Prima au Chalet du Mont d’Arbois
« Megève : la confirmation de Nicolas Hensinger »
On vous en a parlé très tôt: la table et son chef se confirment dans la qualité, jouant le jeu d’une Savoie rajeunie, d’un classicisme fort bien maîtrisé, d’un esthétisme jamais pris en défaut, avec le sens des assaisonnements précis, des assiettes jolies et bonnes, au gré du moment et de la saison. La table ? Celle du Chalet du Mont d’Arbois, qui fait sa mue, se fond dans le domaine du même nom, appartenant au groupe Rothschild, désormais géré sous le label Four Seasons.

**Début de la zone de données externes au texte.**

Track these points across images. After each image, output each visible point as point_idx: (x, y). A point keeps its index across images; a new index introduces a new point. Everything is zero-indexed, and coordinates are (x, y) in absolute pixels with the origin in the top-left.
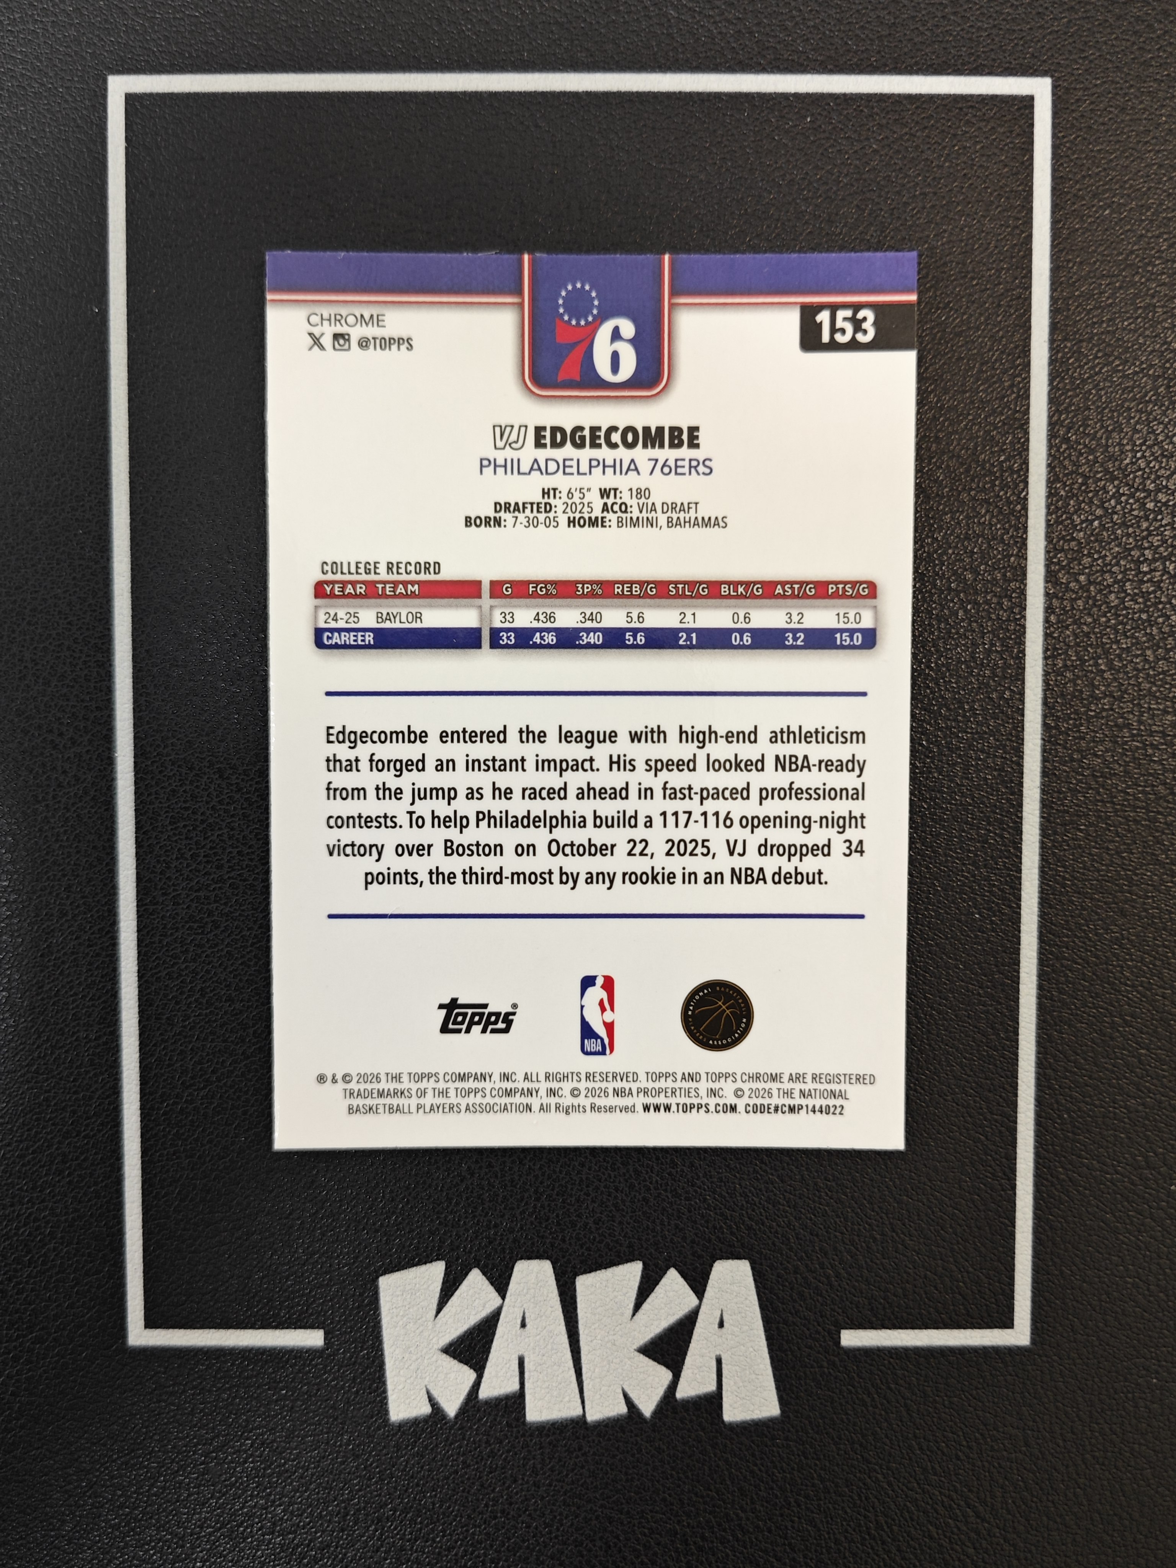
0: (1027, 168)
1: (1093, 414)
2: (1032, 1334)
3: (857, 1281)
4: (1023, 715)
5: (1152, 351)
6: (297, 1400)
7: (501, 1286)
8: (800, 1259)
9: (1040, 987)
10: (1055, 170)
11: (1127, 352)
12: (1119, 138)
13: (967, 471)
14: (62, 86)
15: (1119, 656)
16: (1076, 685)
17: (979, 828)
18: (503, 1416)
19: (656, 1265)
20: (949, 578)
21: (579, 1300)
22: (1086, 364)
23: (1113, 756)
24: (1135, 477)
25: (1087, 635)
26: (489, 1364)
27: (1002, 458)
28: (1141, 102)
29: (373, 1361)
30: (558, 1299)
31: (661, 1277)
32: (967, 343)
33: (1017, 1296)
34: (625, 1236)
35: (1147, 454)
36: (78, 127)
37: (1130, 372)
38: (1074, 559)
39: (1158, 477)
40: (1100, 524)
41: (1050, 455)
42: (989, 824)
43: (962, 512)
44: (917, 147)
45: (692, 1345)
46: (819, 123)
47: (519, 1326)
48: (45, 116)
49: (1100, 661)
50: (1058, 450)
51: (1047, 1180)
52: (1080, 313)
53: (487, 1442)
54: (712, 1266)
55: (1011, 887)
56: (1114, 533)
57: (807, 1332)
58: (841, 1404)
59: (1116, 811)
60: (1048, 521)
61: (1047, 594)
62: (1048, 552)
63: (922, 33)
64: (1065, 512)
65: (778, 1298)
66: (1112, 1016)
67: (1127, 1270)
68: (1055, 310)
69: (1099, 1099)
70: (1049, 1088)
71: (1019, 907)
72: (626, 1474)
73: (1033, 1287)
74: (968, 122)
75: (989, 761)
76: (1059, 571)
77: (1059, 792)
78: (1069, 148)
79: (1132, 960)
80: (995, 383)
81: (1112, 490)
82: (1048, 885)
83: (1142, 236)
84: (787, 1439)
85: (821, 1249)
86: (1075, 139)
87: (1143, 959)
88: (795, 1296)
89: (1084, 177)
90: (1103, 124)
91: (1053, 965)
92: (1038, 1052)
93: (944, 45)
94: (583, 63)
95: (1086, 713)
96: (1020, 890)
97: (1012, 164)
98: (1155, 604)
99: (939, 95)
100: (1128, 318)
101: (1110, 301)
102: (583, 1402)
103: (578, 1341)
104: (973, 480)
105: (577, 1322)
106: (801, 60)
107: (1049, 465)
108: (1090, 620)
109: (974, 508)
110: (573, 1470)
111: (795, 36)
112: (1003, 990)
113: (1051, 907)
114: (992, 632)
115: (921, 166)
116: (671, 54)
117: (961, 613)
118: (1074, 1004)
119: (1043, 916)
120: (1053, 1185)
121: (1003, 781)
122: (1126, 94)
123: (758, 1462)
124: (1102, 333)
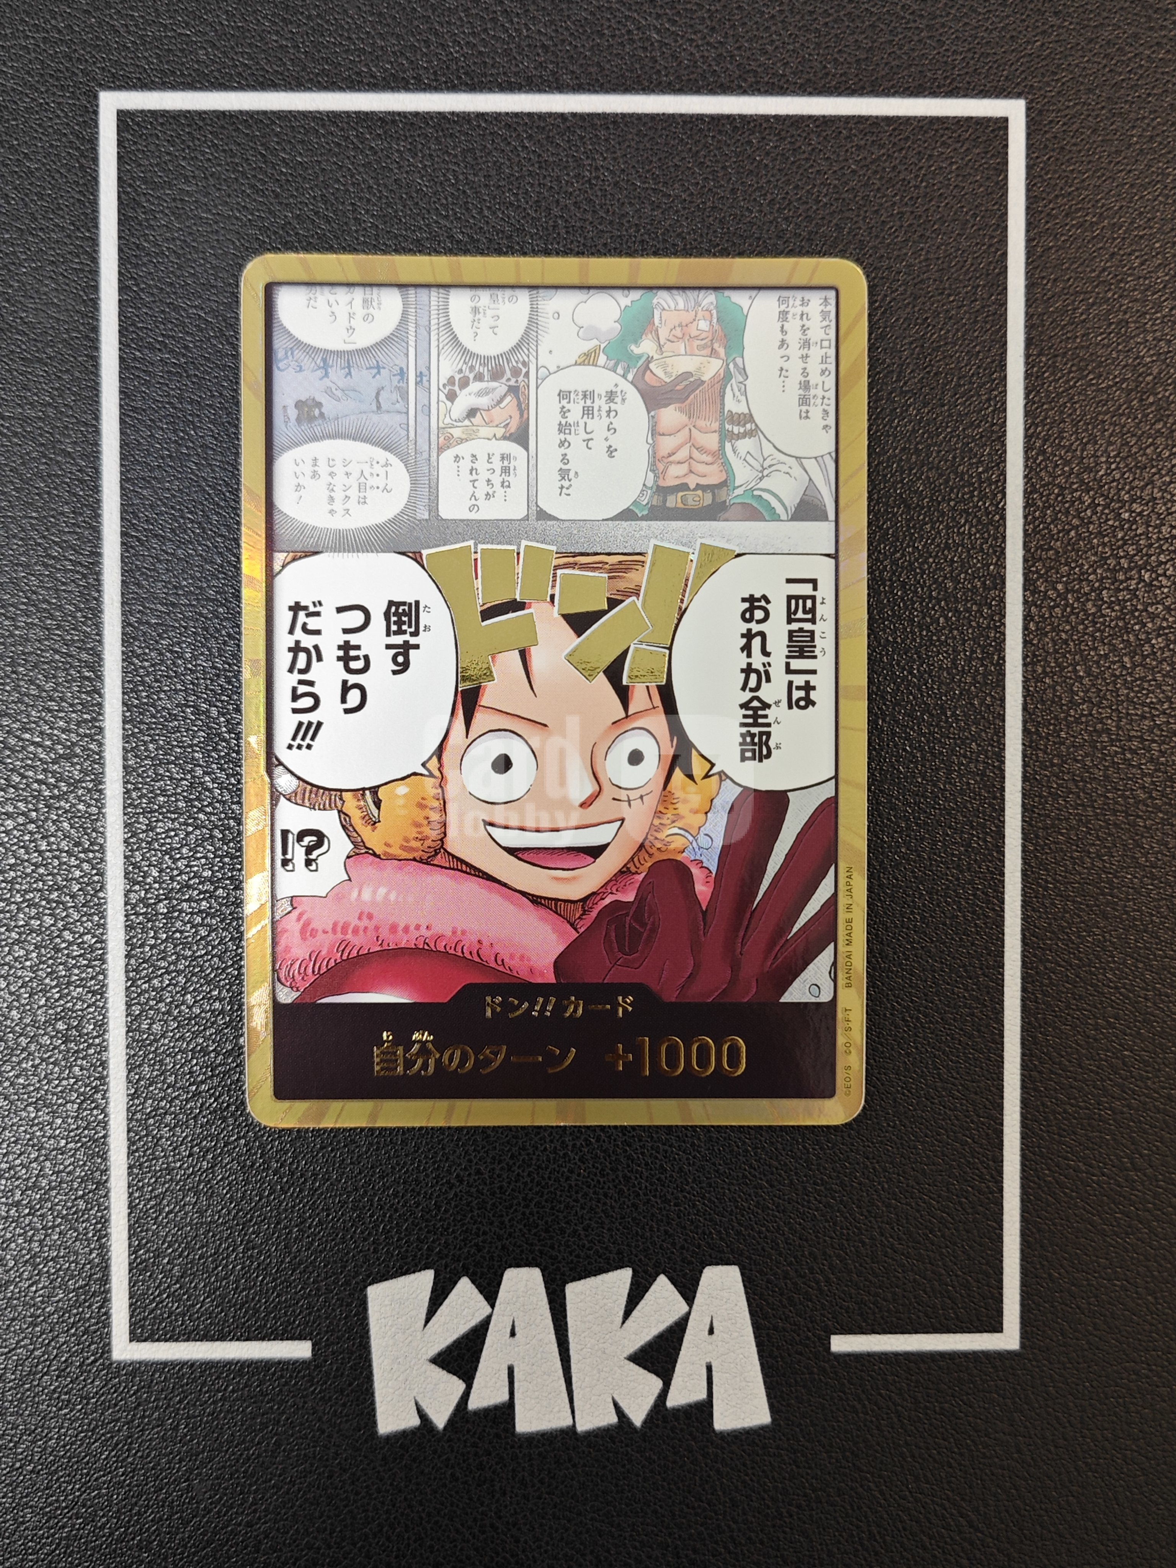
0: (1000, 188)
1: (1067, 426)
2: (1022, 1337)
3: (847, 1286)
4: (1004, 721)
5: (1125, 366)
6: (283, 1413)
7: (490, 1294)
8: (790, 1264)
9: (1024, 990)
10: (1029, 188)
11: (1100, 365)
12: (1090, 158)
13: (947, 481)
14: (53, 102)
15: (1097, 662)
16: (1055, 691)
17: (962, 832)
18: (492, 1427)
19: (646, 1272)
20: (930, 585)
21: (568, 1308)
22: (1060, 378)
23: (1092, 761)
24: (1110, 488)
25: (1066, 642)
26: (478, 1374)
27: (980, 470)
28: (1112, 124)
29: (361, 1373)
30: (548, 1307)
31: (651, 1285)
32: (945, 357)
33: (1005, 1300)
34: (614, 1243)
35: (1121, 466)
36: (71, 142)
37: (1103, 385)
38: (1052, 568)
39: (1132, 488)
40: (1076, 533)
41: (1026, 466)
42: (972, 827)
43: (942, 522)
44: (894, 168)
45: (681, 1353)
46: (798, 144)
47: (508, 1334)
48: (36, 131)
49: (1078, 668)
50: (1035, 462)
51: (1034, 1183)
52: (1054, 329)
53: (476, 1454)
54: (701, 1272)
55: (995, 891)
56: (1090, 542)
57: (797, 1338)
58: (832, 1411)
59: (1097, 814)
60: (1025, 531)
61: (1025, 602)
62: (1025, 560)
63: (900, 57)
64: (1041, 522)
65: (768, 1304)
66: (1096, 1017)
67: (1116, 1272)
68: (1030, 327)
69: (1084, 1101)
70: (1035, 1090)
71: (1003, 910)
72: (617, 1485)
73: (1022, 1291)
74: (944, 143)
75: (972, 765)
76: (1038, 579)
77: (1041, 796)
78: (1042, 169)
79: (1114, 962)
80: (972, 396)
81: (1087, 500)
82: (1031, 888)
83: (1113, 254)
84: (778, 1447)
85: (810, 1254)
86: (1049, 159)
87: (1125, 960)
88: (785, 1302)
89: (1057, 196)
90: (1074, 145)
91: (1037, 968)
92: (1023, 1055)
93: (919, 68)
94: (568, 85)
95: (1065, 719)
96: (1003, 893)
97: (987, 184)
98: (1132, 612)
99: (916, 117)
100: (1102, 334)
101: (1084, 317)
102: (573, 1412)
103: (568, 1350)
104: (952, 491)
105: (567, 1330)
106: (781, 83)
107: (1026, 477)
108: (1068, 627)
109: (954, 519)
110: (563, 1482)
111: (775, 59)
112: (988, 993)
113: (1034, 910)
114: (974, 639)
115: (898, 186)
116: (654, 77)
117: (942, 620)
118: (1058, 1006)
119: (1025, 918)
120: (1040, 1187)
121: (985, 786)
122: (1097, 116)
123: (750, 1472)
124: (1076, 348)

Prima ? C’est le petit Poucet du lot, avec sa table cosy, ses recoins, ses fresques, sa vue sur le dehors, dans un cadre de chalet néo-autrichien, à la française. Nadine de Rothschild, comme auparavant la baronne Néomie, avait donné le ton du lieu. L’esprit de jadis perdure, dans les élégances bourgeoises du cadre, du service, de la cuisine fort joliment bourgeoise. Aux commandes des fourneaux, le jeune Nicolas Hensinger, natif de Colmar, formé au Schoenenbourg à Riquewihr, passé chez Nasti à Kaysersberg au Chambard, puis deux ans au Meurice avec Alléno, enfin, quatre ans à l’hôtel de ville de Crissier sous l’égide du génial Benoît Violier.
Sa trajectoire évoque, évidemment, celle de son aîné et compagnon de route, le deux étoiles du 1920, au Four Seasons, Julien Gatillon. Nicolas instille là une partition qui n’est pas indigne de son désormais illustre voisin: poireaux bleus d’hiver grillés en vinaigrette, pommes de terre et truffes, omble chevalier en chaud-froid cuit façon gravlax, cresson, citron confit, jeunes pousses acidulées ou encore jaune d’œuf de poule fermier à la truffe avec ses cardons lyonnais et sa baguette façon mouillettes donnent une idée fort sérieuse de ce qui se trame ici.
Les écrevisses cuites en court-bouillon en deux services (les premières en salpicon, nage comme une anglaise à la crème de tête, les autres étuvée au chou rave façon thaï avec crème Nantua) jouent les morceaux de bravoure, comme le très joli tronçon de sole plaqué au verjus, endives rafraîchies à l’orange avec oxalis. On passe sur les beaux instants carnassiers de la maison (poitrine de veau braisée et farcement, volaille à la cheminée, agneau de lait et primeurs comme un navarin).
Mais on ne fait pas l’impasse sur les fromages cuisinés, comme cette fausse raclette à l’abondance et truffe melanosporum. Les desserts, signés du frère de Nicolas, Romain, passé, lui, chez Haeberlin, au Cortile à Mulhouse et aux Cépages à Thoiry, valent de l’or, comme cette émulsion à la bière du Mont-Blanc, plus sorbet ananas et reine des prés ou le déjà classique Mont Blanc devenu « Mont d’Arbois », avec sa glace à la crème double, poire conférence, marrons, meringue et églantine.
Un mot encore sur l’immense carte des vins, dont on tire la modeste roussette de Savoie de Fabien Trosset, témoignant d’une belle fraîcheur, et le séducteur rioja Macan signé des domaines Edmond de Rothschild. La bonne affaire du lieu? Le menu de midi à 49 €. Qu’on se le dise!